● Supplied material
======
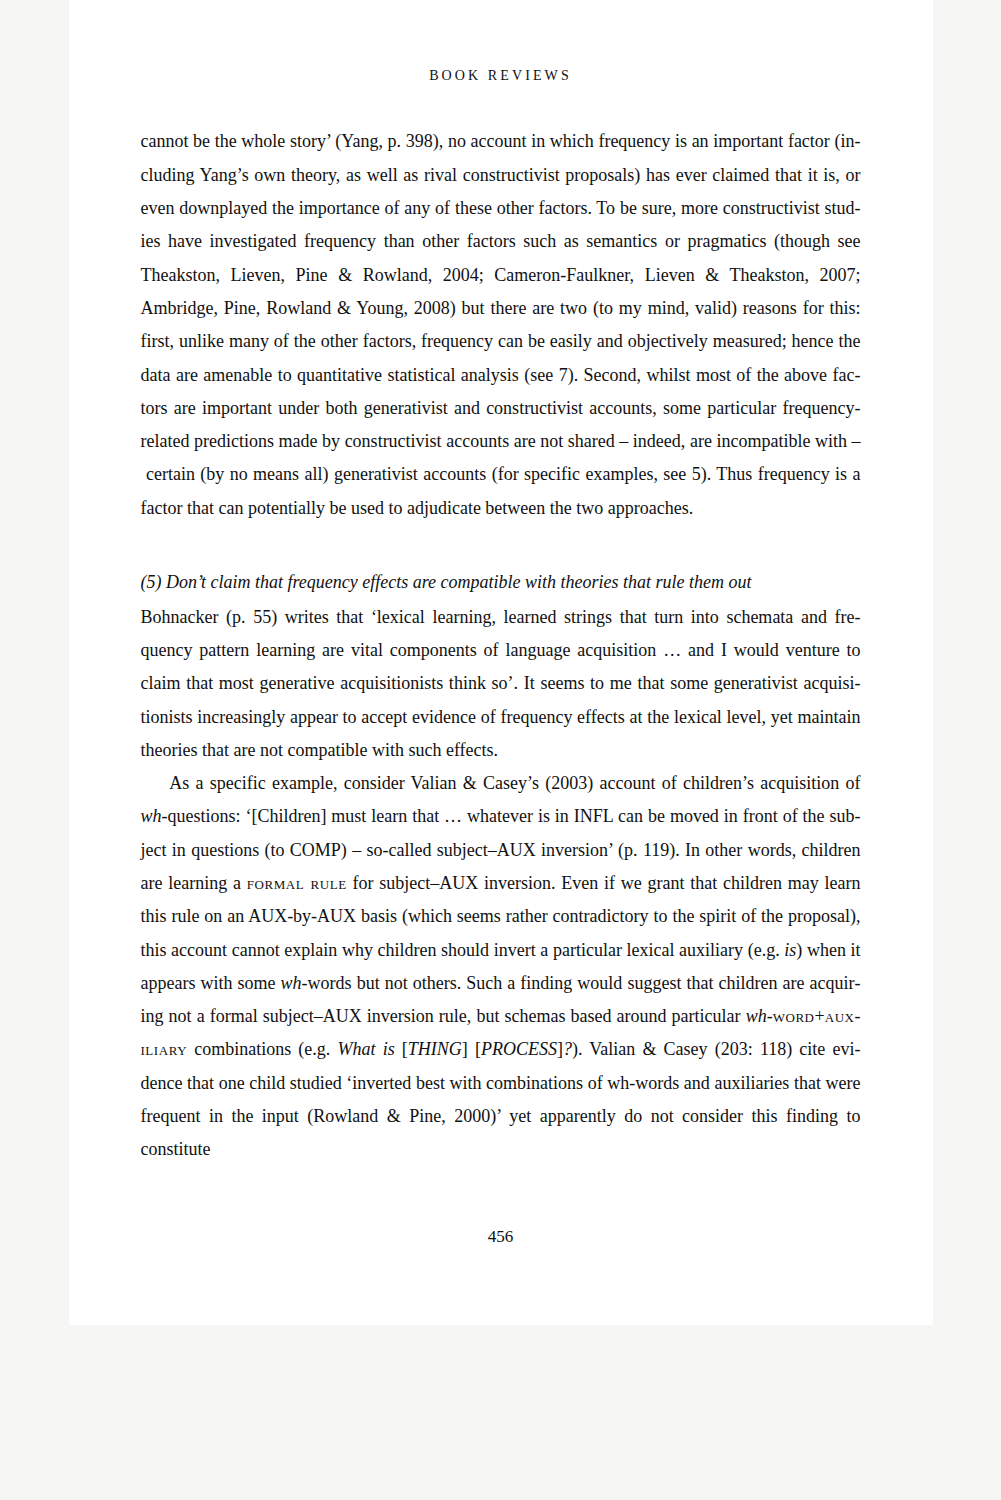Book Reviews
cannot be the whole story’ (Yang, p. 398), no account in which frequency is an important factor (including Yang’s own theory, as well as rival constructivist proposals) has ever claimed that it is, or even downplayed the importance of any of these other factors. To be sure, more constructivist studies have investigated frequency than other factors such as semantics or pragmatics (though see Theakston, Lieven, Pine & Rowland, 2004; Cameron-Faulkner, Lieven & Theakston, 2007; Ambridge, Pine, Rowland & Young, 2008) but there are two (to my mind, valid) reasons for this: first, unlike many of the other factors, frequency can be easily and objectively measured; hence the data are amenable to quantitative statistical analysis (see 7). Second, whilst most of the above factors are important under both generativist and constructivist accounts, some particular frequency-related predictions made by constructivist accounts are not shared – indeed, are incompatible with – certain (by no means all) generativist accounts (for specific examples, see 5). Thus frequency is a factor that can potentially be used to adjudicate between the two approaches.
(5) Don’t claim that frequency effects are compatible with theories that rule them out
Bohnacker (p. 55) writes that ‘lexical learning, learned strings that turn into schemata and frequency pattern learning are vital components of language acquisition … and I would venture to claim that most generative acquisitionists think so’. It seems to me that some generativist acquisitionists increasingly appear to accept evidence of frequency effects at the lexical level, yet maintain theories that are not compatible with such effects.
As a specific example, consider Valian & Casey’s (2003) account of children’s acquisition of wh-questions: ‘[Children] must learn that … whatever is in INFL can be moved in front of the subject in questions (to COMP) – so-called subject–AUX inversion’ (p. 119). In other words, children are learning a formal rule for subject–AUX inversion. Even if we grant that children may learn this rule on an AUX-by-AUX basis (which seems rather contradictory to the spirit of the proposal), this account cannot explain why children should invert a particular lexical auxiliary (e.g. is) when it appears with some wh-words but not others. Such a finding would suggest that children are acquiring not a formal subject–AUX inversion rule, but schemas based around particular wh-word+auxiliary combinations (e.g. What is [THING] [PROCESS]?). Valian & Casey (203: 118) cite evidence that one child studied ‘inverted best with combinations of wh-words and auxiliaries that were frequent in the input (Rowland & Pine, 2000)’ yet apparently do not consider this finding to constitute
456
======
● About this exercise
The data above must be written out again word for word, without its pictures.

● Solution for this task
Book Reviews
cannot be the whole story’ (Yang, p. 398), no account in which frequency is an important factor (including Yang’s own theory, as well as rival constructivist proposals) has ever claimed that it is, or even downplayed the importance of any of these other factors. To be sure, more constructivist studies have investigated frequency than other factors such as semantics or pragmatics (though see Theakston, Lieven, Pine & Rowland, 2004; Cameron-Faulkner, Lieven & Theakston, 2007; Ambridge, Pine, Rowland & Young, 2008) but there are two (to my mind, valid) reasons for this: first, unlike many of the other factors, frequency can be easily and objectively measured; hence the data are amenable to quantitative statistical analysis (see 7). Second, whilst most of the above factors are important under both generativist and constructivist accounts, some particular frequency-related predictions made by constructivist accounts are not shared – indeed, are incompatible with – certain (by no means all) generativist accounts (for specific examples, see 5). Thus frequency is a factor that can potentially be used to adjudicate between the two approaches.
(5) Don’t claim that frequency effects are compatible with theories that rule them out
Bohnacker (p. 55) writes that ‘lexical learning, learned strings that turn into schemata and frequency pattern learning are vital components of language acquisition … and I would venture to claim that most generative acquisitionists think so’. It seems to me that some generativist acquisitionists increasingly appear to accept evidence of frequency effects at the lexical level, yet maintain theories that are not compatible with such effects.
As a specific example, consider Valian & Casey’s (2003) account of children’s acquisition of wh-questions: ‘[Children] must learn that … whatever is in INFL can be moved in front of the subject in questions (to COMP) – so-called subject–AUX inversion’ (p. 119). In other words, children are learning a formal rule for subject–AUX inversion. Even if we grant that children may learn this rule on an AUX-by-AUX basis (which seems rather contradictory to the spirit of the proposal), this account cannot explain why children should invert a particular lexical auxiliary (e.g. is) when it appears with some wh-words but not others. Such a finding would suggest that children are acquiring not a formal subject–AUX inversion rule, but schemas based around particular wh-word+auxiliary combinations (e.g. What is [THING] [PROCESS]?). Valian & Casey (203: 118) cite evidence that one child studied ‘inverted best with combinations of wh-words and auxiliaries that were frequent in the input (Rowland & Pine, 2000)’ yet apparently do not consider this finding to constitute
456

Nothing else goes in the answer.